**Excerpted data**
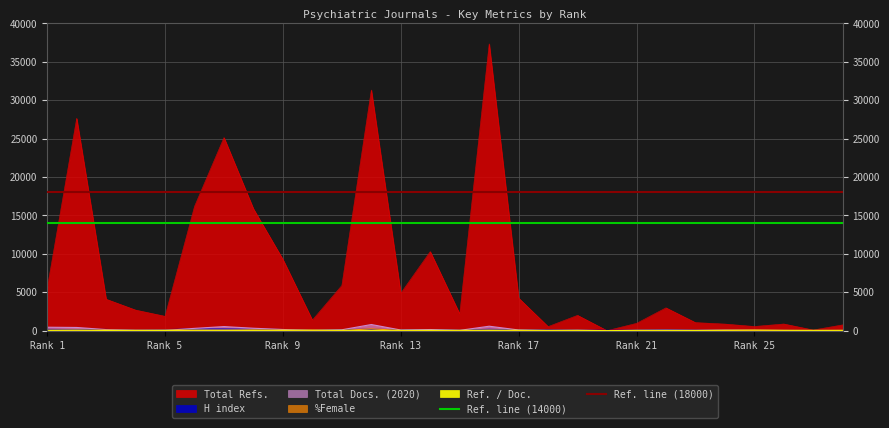

Which series has the largest total across all categories?

Ref. line (18000)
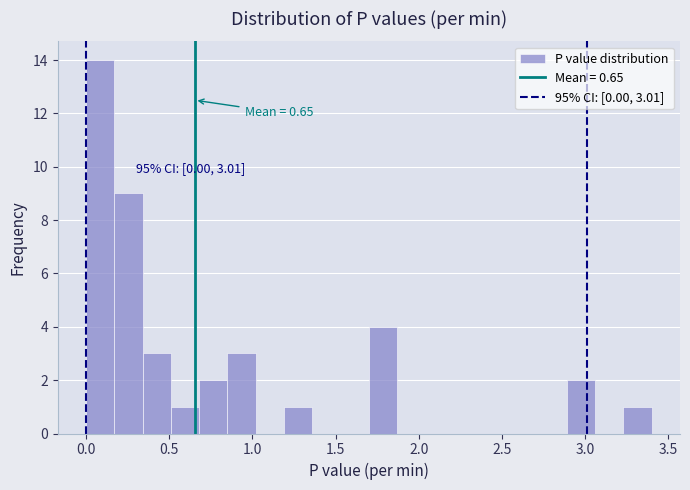

Read against the x-axis, roughly where is the centre of the tallest bar?

0.10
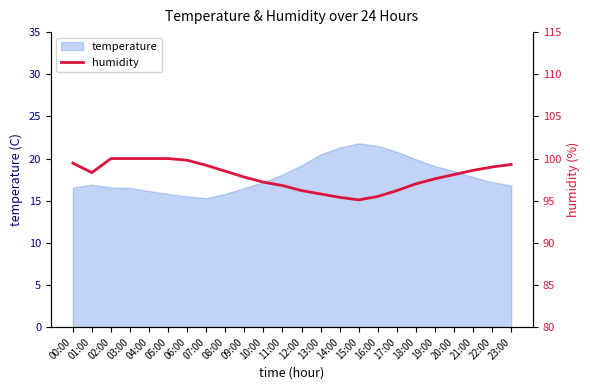

The value of temperature at 07:00 is 15.3. True or false?

True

**Exercise**
Give the lines of the material above as a numbered list, leaving out blank lines and pictures.

**Completed exercise**
1. Which series has the largest total across all categories?
2. Ref. line (18000)
3. Read against the x-axis, roughly where is the centre of the tallest bar?
4. 0.10
5. The value of temperature at 07:00 is 15.3. True or false?
6. True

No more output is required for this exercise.